Венанций повел себя довольно странно. Молча и пристально он глядел на Беренгара, пока тот не потупился. «Так вот, брат, – сказал он тогда, – коли память дар Божий, от Бога и умение забывать, которое придется уважить… в престарелом собрате, с которым я спорил. Но от твоей-то памяти я ждал большей живости. Ибо речь идет о том, что произошло здесь в присутствии твоего дражайшего приятеля…»
Не припомню, сделал ли Венанций особое ударение на слове «дражайший». Но в любом случае присутствующими овладело замешательство. Все старались не смотреть друг на друга, а особенно на Беренгара, покрасневшего до ушей. В тот же миг прозвучал властный голос Малахии. «Идемте, брат Вильгельм, – сказал он. – Я покажу вам другие интересные книги».
Монахи расходились.

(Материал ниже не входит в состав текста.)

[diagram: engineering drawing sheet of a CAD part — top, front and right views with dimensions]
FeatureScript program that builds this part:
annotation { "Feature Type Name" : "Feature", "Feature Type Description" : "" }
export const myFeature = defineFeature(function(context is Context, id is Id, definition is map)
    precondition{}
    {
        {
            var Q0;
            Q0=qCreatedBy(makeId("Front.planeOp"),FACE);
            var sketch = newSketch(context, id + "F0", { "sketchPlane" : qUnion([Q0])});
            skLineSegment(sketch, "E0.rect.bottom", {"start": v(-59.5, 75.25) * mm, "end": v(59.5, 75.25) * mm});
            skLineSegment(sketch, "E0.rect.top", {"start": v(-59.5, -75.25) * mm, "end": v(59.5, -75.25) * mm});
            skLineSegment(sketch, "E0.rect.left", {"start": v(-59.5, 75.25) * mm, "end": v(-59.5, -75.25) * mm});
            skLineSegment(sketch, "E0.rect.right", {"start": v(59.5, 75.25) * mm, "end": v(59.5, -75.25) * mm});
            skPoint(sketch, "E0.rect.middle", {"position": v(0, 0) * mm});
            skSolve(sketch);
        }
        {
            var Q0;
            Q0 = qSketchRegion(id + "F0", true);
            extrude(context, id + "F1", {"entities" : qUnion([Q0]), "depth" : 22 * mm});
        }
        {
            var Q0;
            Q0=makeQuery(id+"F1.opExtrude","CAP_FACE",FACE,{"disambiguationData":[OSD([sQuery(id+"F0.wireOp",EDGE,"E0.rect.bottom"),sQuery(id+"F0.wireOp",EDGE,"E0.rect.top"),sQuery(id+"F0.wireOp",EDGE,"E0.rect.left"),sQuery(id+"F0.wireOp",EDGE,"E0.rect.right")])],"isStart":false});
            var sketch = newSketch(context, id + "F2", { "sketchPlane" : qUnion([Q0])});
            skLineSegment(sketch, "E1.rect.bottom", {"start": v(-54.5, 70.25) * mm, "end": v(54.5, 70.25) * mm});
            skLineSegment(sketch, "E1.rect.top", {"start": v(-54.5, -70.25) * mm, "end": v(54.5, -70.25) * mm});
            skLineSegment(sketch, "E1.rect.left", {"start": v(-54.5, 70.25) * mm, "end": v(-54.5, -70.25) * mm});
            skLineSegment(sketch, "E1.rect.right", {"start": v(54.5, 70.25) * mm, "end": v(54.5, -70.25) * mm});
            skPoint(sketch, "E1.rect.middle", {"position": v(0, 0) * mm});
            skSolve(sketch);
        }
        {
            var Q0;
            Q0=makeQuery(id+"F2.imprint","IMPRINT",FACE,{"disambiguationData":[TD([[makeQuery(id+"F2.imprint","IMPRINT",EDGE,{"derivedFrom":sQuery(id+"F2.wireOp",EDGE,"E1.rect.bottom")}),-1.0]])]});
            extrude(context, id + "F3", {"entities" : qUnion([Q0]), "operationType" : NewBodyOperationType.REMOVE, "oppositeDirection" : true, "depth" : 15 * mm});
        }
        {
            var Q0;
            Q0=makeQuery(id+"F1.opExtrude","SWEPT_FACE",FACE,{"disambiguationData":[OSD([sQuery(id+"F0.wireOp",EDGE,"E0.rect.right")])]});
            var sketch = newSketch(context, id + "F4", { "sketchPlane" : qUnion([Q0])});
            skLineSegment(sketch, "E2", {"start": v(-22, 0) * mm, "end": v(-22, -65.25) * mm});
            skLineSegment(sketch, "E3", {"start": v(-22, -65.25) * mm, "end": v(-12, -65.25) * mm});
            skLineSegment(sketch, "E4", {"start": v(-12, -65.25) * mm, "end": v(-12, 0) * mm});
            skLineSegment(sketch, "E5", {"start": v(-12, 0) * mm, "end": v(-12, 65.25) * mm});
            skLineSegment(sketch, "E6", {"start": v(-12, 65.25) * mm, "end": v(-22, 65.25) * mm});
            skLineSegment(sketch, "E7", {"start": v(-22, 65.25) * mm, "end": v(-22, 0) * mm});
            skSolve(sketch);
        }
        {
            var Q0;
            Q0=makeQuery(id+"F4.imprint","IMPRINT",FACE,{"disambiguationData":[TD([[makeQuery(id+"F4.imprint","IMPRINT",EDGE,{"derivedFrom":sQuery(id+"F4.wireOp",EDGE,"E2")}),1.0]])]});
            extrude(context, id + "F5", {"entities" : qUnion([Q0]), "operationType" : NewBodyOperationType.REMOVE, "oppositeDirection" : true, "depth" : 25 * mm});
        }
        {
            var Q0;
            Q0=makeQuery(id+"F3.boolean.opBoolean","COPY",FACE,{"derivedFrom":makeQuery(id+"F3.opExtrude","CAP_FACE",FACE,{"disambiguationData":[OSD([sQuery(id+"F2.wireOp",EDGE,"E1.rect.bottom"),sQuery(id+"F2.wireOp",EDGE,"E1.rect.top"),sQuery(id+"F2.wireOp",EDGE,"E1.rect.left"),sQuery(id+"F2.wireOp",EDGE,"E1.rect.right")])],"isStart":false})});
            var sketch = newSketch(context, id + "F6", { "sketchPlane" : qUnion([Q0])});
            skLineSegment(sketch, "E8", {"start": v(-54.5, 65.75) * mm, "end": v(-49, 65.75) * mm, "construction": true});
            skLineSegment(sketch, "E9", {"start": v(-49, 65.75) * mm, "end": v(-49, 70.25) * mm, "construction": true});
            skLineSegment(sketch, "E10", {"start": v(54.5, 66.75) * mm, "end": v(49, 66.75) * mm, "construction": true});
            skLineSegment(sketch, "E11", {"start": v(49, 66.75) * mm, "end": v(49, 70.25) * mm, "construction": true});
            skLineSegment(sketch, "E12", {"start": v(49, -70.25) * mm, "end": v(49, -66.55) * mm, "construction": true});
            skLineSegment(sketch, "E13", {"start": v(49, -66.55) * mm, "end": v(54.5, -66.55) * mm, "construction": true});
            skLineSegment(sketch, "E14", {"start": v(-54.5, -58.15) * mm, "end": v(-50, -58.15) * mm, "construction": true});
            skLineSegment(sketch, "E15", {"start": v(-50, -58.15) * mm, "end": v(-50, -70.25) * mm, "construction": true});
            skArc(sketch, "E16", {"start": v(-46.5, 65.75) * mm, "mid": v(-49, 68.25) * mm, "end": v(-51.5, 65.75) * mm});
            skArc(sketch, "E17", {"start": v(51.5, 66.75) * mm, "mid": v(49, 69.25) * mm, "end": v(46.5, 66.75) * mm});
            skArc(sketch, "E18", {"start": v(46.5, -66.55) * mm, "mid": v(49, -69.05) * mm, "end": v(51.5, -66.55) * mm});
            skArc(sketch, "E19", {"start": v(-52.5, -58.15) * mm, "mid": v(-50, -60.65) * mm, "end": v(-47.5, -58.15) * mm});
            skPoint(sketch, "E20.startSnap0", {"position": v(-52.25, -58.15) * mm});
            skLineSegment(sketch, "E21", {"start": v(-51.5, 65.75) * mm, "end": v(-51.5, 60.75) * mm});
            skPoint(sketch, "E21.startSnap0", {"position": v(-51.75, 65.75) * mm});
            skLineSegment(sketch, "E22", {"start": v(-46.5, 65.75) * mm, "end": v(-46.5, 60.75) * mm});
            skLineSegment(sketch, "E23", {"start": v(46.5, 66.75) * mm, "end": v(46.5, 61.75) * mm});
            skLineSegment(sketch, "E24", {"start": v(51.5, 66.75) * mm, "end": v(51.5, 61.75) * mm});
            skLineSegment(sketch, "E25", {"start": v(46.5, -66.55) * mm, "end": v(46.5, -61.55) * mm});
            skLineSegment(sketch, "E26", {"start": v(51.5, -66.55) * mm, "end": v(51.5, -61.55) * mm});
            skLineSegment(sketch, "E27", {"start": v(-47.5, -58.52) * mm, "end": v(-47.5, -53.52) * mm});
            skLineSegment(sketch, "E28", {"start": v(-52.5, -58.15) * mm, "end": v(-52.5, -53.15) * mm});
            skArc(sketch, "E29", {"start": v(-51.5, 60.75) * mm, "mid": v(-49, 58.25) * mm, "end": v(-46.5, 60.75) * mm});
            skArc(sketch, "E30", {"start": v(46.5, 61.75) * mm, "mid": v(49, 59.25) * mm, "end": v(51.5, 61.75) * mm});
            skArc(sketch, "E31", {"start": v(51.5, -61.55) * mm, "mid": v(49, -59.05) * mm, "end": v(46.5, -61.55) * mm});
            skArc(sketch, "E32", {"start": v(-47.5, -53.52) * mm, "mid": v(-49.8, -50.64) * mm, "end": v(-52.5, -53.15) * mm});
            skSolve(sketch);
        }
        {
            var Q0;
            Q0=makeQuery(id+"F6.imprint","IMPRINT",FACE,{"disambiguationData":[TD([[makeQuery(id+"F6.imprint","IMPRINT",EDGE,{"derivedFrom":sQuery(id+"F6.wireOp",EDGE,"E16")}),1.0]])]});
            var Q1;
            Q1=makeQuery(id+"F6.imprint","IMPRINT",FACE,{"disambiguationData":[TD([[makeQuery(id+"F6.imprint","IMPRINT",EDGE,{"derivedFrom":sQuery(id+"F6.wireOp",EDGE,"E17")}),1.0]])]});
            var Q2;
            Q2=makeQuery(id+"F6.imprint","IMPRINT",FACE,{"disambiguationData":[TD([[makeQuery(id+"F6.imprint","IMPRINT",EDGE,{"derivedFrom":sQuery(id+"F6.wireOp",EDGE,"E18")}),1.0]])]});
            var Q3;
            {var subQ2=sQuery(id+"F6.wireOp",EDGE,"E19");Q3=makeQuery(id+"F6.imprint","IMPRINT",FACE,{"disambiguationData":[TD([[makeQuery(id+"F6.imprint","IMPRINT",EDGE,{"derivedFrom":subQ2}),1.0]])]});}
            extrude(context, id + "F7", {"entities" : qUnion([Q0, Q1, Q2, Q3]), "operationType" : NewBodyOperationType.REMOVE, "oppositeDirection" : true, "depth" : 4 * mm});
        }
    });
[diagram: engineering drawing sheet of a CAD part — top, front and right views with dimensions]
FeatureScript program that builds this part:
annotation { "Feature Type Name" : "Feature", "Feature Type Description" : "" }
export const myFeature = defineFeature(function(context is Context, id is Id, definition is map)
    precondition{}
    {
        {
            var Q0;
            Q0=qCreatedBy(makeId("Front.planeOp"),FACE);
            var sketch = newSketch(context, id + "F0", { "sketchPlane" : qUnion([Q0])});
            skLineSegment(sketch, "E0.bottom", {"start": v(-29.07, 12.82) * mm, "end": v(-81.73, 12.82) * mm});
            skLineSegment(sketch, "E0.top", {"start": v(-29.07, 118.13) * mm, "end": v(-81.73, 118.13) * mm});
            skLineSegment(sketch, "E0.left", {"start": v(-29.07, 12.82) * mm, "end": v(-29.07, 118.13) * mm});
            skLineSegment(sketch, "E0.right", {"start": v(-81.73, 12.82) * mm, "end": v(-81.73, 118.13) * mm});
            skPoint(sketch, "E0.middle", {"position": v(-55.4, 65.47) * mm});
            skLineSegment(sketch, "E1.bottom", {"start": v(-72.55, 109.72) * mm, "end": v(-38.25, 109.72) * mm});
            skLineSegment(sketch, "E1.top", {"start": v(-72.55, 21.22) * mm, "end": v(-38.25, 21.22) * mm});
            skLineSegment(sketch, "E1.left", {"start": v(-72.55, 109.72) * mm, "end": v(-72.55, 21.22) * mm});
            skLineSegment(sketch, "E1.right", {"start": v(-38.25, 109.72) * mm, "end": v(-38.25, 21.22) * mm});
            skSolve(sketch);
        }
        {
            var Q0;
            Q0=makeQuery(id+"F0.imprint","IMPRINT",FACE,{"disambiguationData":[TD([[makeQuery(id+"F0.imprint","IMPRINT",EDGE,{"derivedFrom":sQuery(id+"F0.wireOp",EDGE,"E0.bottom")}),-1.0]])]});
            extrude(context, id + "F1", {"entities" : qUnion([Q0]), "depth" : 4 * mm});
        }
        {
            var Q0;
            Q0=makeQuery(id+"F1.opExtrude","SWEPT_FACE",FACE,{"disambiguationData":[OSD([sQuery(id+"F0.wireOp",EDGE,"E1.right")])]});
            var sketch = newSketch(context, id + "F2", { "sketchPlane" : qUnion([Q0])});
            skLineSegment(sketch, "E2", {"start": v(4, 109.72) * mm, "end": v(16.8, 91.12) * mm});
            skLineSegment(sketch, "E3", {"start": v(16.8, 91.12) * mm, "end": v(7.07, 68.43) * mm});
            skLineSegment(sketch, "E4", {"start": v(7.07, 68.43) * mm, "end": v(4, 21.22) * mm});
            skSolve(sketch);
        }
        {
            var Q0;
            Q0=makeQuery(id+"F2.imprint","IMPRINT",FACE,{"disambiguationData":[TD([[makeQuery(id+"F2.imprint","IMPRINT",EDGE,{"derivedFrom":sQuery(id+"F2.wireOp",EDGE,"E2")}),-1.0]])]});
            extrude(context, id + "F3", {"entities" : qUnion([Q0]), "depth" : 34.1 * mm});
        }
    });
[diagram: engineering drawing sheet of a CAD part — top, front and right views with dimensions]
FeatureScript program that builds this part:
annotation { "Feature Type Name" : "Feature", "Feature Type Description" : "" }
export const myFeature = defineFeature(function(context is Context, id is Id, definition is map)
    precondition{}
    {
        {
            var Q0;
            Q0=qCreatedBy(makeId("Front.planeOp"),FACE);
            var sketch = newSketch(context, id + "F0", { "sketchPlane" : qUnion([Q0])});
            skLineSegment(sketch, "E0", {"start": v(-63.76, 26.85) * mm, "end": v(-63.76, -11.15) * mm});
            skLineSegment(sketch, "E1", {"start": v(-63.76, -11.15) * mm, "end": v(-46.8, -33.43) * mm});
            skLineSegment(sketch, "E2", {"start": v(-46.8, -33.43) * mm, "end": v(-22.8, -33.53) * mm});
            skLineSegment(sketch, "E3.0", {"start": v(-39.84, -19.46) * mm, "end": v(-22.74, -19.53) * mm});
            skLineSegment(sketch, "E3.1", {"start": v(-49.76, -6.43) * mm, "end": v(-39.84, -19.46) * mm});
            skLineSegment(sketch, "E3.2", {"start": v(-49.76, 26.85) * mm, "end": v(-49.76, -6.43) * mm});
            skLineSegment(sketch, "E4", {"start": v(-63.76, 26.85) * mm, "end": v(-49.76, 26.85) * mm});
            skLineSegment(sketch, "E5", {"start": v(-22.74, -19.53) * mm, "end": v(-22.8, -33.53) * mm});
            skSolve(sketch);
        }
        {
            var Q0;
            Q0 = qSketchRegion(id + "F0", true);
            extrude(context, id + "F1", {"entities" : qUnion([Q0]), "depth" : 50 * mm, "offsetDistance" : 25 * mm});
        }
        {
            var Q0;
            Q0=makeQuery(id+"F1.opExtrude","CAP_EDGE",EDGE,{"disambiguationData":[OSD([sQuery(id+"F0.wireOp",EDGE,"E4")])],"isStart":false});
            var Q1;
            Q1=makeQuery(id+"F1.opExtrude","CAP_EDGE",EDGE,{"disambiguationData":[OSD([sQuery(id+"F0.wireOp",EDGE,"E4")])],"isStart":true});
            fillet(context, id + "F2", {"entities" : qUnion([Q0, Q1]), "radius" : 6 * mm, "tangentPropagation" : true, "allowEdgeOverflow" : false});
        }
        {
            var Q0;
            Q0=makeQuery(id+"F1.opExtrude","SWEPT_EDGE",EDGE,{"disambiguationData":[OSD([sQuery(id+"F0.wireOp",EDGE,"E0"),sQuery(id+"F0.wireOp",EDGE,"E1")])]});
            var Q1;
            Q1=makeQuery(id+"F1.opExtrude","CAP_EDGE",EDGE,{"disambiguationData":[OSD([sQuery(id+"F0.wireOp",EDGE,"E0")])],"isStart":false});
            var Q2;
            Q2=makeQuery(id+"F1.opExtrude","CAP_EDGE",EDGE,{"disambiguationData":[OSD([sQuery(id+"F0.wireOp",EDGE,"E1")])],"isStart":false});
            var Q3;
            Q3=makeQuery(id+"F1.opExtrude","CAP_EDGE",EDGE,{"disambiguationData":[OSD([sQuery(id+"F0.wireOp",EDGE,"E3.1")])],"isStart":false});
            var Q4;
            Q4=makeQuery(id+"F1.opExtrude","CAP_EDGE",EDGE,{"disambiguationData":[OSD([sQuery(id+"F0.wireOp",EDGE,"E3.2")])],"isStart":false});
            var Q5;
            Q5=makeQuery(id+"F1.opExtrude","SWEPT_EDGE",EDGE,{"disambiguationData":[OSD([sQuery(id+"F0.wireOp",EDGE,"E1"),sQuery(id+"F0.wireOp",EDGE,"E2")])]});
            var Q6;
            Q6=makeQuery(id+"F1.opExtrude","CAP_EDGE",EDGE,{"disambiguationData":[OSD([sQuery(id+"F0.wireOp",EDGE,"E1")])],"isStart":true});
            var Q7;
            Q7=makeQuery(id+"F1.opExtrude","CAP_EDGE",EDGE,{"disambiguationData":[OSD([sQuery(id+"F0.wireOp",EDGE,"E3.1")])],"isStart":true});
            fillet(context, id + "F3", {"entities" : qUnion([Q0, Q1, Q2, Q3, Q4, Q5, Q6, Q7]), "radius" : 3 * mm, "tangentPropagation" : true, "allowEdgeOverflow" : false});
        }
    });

Я видел, как Беренгар метнул на Венанция взгляд, полный немого упрека, а тот ответил яростным вызывающим взглядом. Видя, что старый Хорхе готовится уйти, я нагнулся и в порыве почтительнейшего восхищения поцеловал его руку. Старец наложил мне длань на голову и спросил, кто я. Услышав мое имя, он просветлел.
«Ты носишь гордое и равное имя, – сказал он. – Знаешь, кто такой Адсон из Монтье-ан-Дера?» Сознаюсь, что в ту пору я не знал. И Хорхе пояснил: «Это автор дивного устрашающего сочинения „Об Антихристе“, в коем предсказано все, чему суждено случиться. Но к нему не пожелали прислушаться…»
«Книга была написана до тысячного года, – сказал Вильгельм, – но в тысячном году ничего не произошло».
«На взгляд того, кто не умеет видеть, – ответил слепой. – Пути Антихриста медлительны и дики. Он тогда является, когда не предчувствуем его. И не апостол ошибался, а мы, не нашедшие ключа к расчету». И вдруг закричал громовым голосом, обернувшись к залу и раскатывая гулкое эхо под высокими вольтами скриптория: «Вот идет он! Не теряйте последние дни в зубоскальстве над пятнистыми хвостатыми уродами! Не тратьте последние семь дней!»